Take a moment to answer this: What distinguishes your product from similar products in the market?
You probably had several things come to mind; maybe your product is integrated, easy to use and versatile enough that it has many possible applications across a number of industries.
But providing a long-winded list of every feature and potential benefit of your product is a poor selling technique. Instead, consider forming a unique selling proposition or USP.
A USP is a succinct statement of what your product or service does, how it solves for the customer’s challenge and why it’s better than other options in the market. By zeroing in on the one unique feature, benefit or use of your product, you can focus your sales and marketing strategies for a more targeted approach.
So How Do You Define Your USP, Anyway?
Trying to pinpoint the one defining characteristic of your product can sometimes feel like choosing a favorite child. You probably love everything about the product, and you can see it for everything it is and everything it has the potential to be.
But in the decision-making process, customers have short attention spans. If they don’t immediately see the true value of your product and how that value benefits them, they’ll move on.

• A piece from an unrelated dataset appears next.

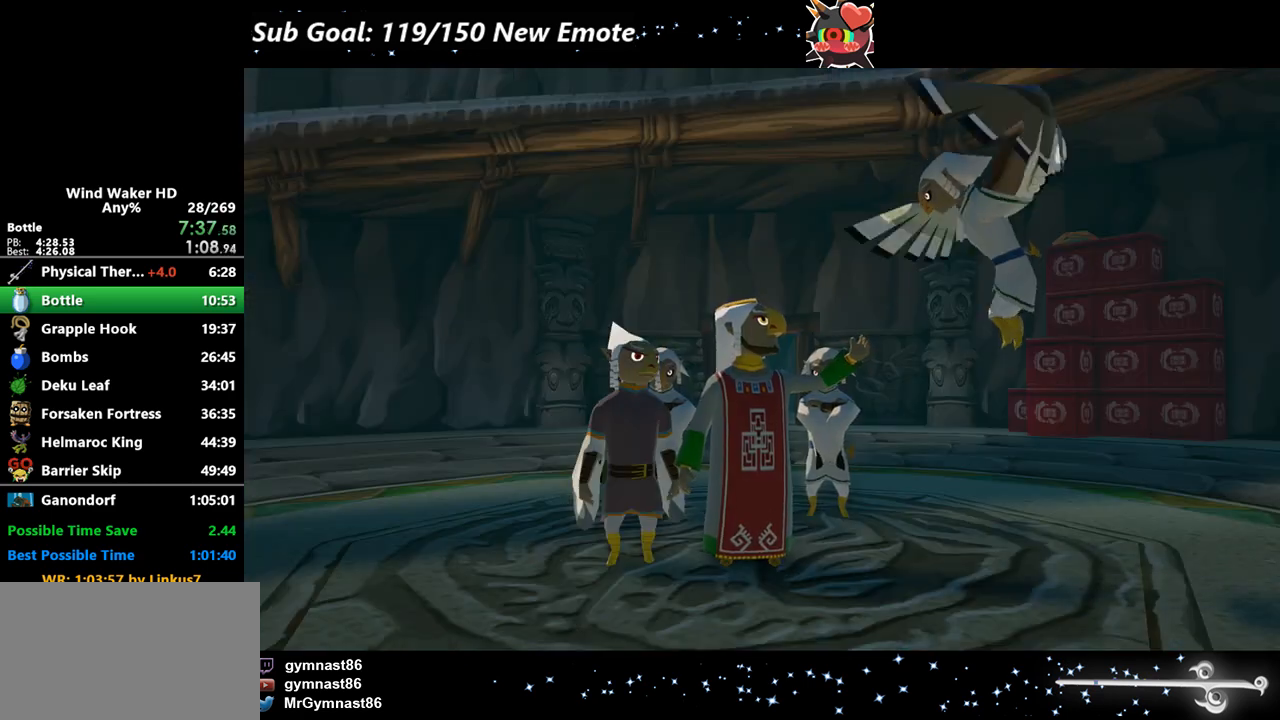
{"buttons": ["B"], "left_stick": "center", "right_stick": "center"}
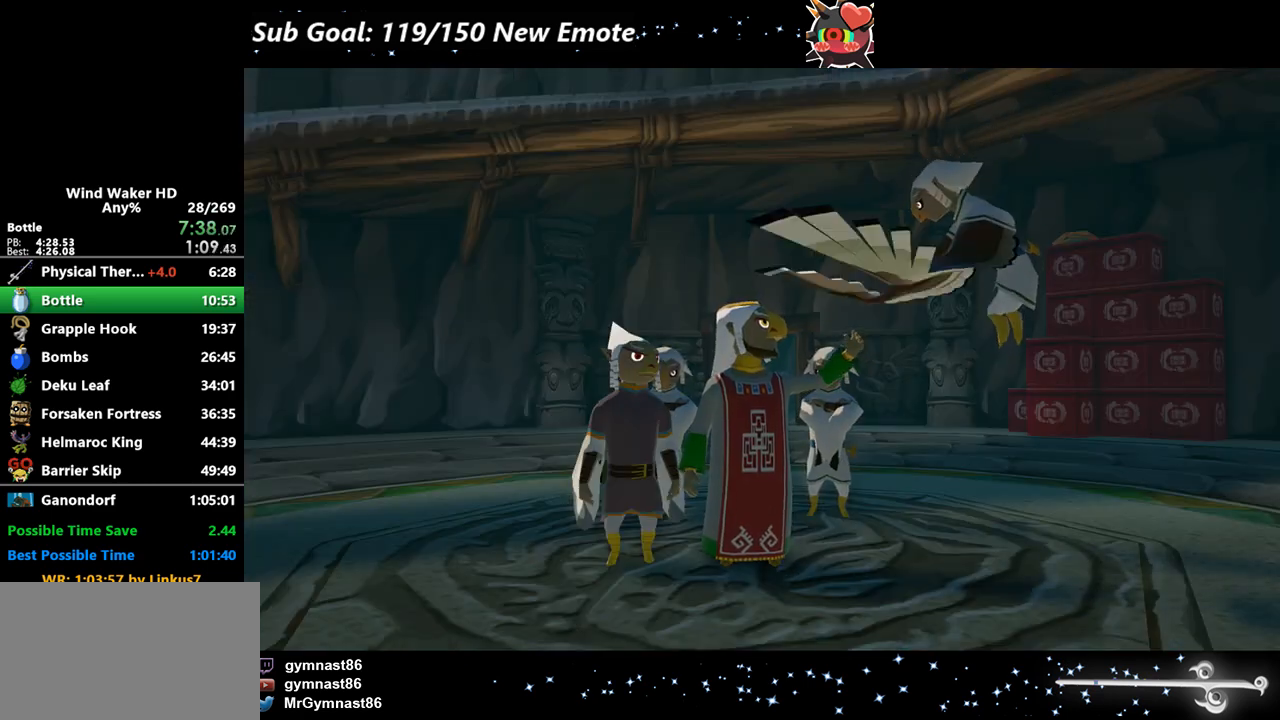
{"buttons": ["A", "B"], "left_stick": "center", "right_stick": "center"}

You need to take off your rose-colored glasses. Consider the strengths and the weaknesses of your product — and then ask yourself, which of those strengths makes the weaknesses worthwhile? If you’re struggling, conducting a SWOT analysis is a great way to get down to the nitty-gritty of your product, your brand and your unique position in the market.
Analyze your competitors' sales and marketing materials, and try to figure out what their USPs are. What is setting them apart successfully? What is most appealing to the customer base? Where might they be struggling?
Additionally, you have to put yourself in your customer’s shoes. Ask yourself:
How are they actually using the product?
How does it affect their experiences?
What benefits do they reap from the product?
Why did they choose your brand over others?
What motivated their buying decision?
As the founder of Revlon once said, “in our factory, we make lipstick. In our advertising, we sell hope.” By focusing on what the product can do for the end-user, rather than the product itself, you can create more powerful sales and marketing strategies based on empathy and human connection.
After all, you can provide prospects with a list of product specs all day, but if you can’t quickly and clearly convey the greener grass on the other side of the buying decision, then they’ll move on to the first competitor who can.
Before I go on, it’s important to note that the USP is not the same thing as your brand. Your brand is created through the story, personality and values of your company as a whole — sometimes, branding takes shape without you even realizing it. The USP, on the other hand, is focused on the unique benefits of your product for your customers.
Regardless, you should be able to find some harmony between your brand, product, USP and ideal customer base. The most successful sales and marketing strategies occur when all of these components are working in tandem.
Once you’ve defined your USP, you need to make sure it’s present throughout every part of your marketing and sales process.
Use the USP to create alignment between your marketing and sales teams. When marketers understand how to position the USP in marketing content and salespeople can speak to it in a sales conversation, the resulting consistency creates peace of mind for prospects.
Even in the most saturated of markets, a strong USP can be all you need to set yourself apart.